-- WORK INSTRUCTIONS --
Keep every line of the data below that has the string "pixels" and present those lines.

-- ENTRIES SHOWN --
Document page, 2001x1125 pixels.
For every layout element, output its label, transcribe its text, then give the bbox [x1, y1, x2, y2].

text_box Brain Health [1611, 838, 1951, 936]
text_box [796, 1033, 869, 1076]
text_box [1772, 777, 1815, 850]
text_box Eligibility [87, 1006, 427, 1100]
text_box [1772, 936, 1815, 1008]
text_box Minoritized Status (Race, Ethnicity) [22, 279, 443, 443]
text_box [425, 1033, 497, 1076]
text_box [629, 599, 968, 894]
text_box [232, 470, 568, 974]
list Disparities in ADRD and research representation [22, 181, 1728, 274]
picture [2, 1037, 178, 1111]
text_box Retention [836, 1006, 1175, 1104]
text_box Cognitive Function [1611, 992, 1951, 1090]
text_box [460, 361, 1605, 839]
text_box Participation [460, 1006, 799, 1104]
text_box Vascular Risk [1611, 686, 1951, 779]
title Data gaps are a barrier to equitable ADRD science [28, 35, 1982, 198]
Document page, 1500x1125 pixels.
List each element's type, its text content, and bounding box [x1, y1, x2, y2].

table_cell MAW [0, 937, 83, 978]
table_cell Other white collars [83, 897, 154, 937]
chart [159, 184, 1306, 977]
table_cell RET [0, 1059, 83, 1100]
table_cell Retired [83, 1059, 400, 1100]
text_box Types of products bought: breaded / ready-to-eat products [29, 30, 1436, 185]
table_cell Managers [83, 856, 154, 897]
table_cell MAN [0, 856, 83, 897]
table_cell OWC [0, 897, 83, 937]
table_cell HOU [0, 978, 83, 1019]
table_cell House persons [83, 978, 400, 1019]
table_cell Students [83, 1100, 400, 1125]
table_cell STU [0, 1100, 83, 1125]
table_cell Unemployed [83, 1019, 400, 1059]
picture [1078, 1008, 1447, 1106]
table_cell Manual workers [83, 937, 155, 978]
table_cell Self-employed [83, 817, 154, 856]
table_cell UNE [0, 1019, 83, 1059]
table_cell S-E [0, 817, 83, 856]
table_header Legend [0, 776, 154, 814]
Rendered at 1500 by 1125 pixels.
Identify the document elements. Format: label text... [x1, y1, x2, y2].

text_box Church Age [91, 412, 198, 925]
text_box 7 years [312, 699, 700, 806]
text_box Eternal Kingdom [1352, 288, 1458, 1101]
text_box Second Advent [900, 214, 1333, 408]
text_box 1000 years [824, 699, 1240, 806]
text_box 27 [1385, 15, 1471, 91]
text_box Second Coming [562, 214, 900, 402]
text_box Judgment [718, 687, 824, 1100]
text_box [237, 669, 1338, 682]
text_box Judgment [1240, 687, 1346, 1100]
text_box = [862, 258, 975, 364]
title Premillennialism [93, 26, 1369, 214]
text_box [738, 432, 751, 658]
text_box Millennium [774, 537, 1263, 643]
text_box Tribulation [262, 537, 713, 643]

-- SOLVED EXERCISE --
Document page, 2001x1125 pixels.
Document page, 1500x1125 pixels.
Rendered at 1500 by 1125 pixels.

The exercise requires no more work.